Neuro usability testing is a qualitative research method that can be used to investigate the subconscious experience of a web flow. The neuro-usability testing process works as follows:

Participant selection

Per neuro usability test, 10 participants are recruited. This can be a general target group, or a target group with specific selection criteria, depending on the client and goal of the test. These participants all visit the Braingineers research lab individually for 1 hour to perform the test. 

Neuro usability test

The session starts with the signing of an informed consent by the participant. This is needed because of the use of medical data for commercial purposes. Then the participant is given an explanation about neuro usability. Finally, the participant is given a task to perform on the website, for example:

‘You are interested in a new mobile subscription including a device and you are checking the possibilities offered by this company. Visit the website and search for a mobile subscription that meets your needs and preferences. Once you have made a choice you can order this subscription with device.’

After explaining the scenario, participant visits the website in complete silence to complete the task. During the test there is no interaction between the participant and the researcher; they perform the task in a natural and undisturbed way, as they would do at home.

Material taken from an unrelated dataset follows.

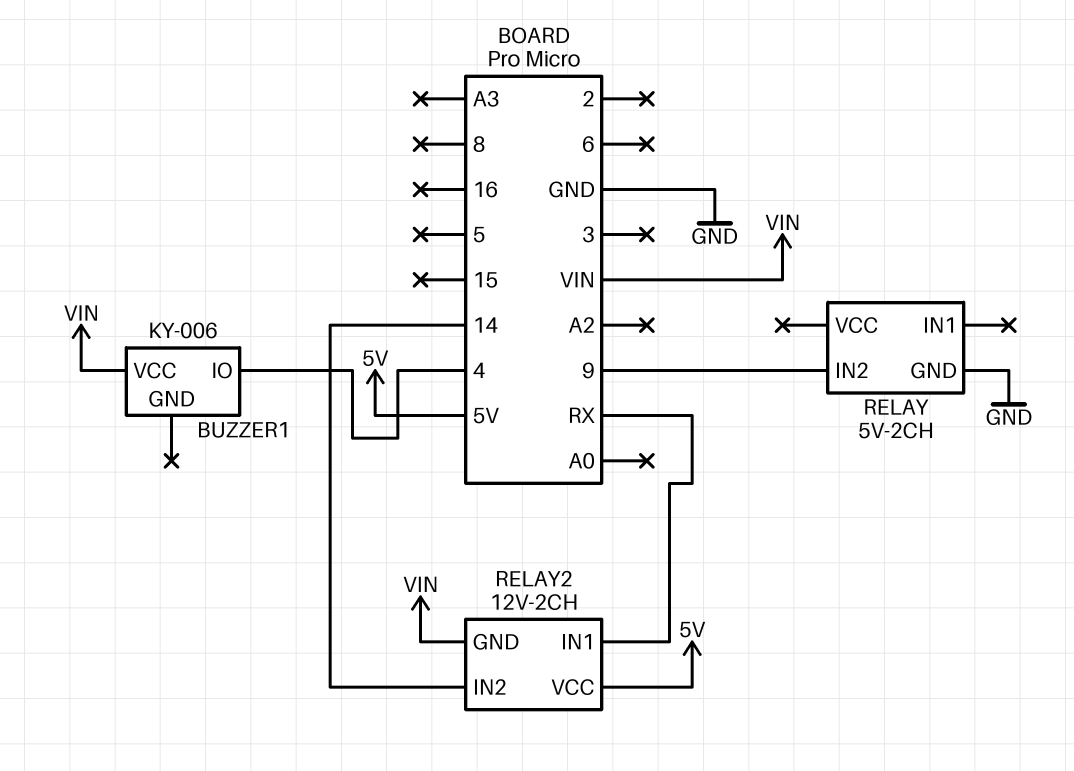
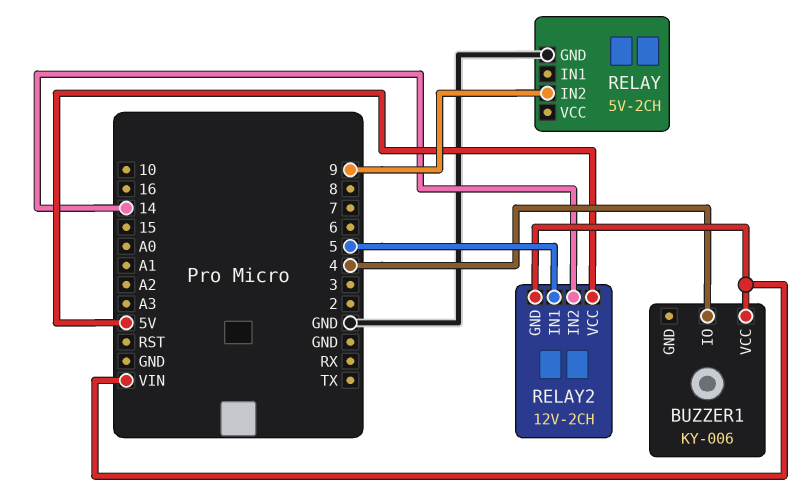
RELAY2 pin IN1: RX -> 5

While visiting the website, an EEG measurement is done to measure the emotional experience of the participant; frustration, attention and enjoyment are  mapped. Simultaneously we make use of eye tracking to see where people are looking. After the test, all the data is combined in a screen capture where you can see the participants behaviour, eye tracking data and emotions. Hereby, the most important bottlenecks as well as the most joyful moments in the journey are mapped.

Neurofeedback

After execution of the test, a screen capture of the website visit is shown to the participant. An algorithm detects the most significant increases in the EEG data. Those significant increases are shown to the participant, and we ask them how they experienced those moments. By gathering the conscious neurofeedback of the participants additionally to the EEG and eye tracking data, we get insight into the ‘why’ of customer behaviour.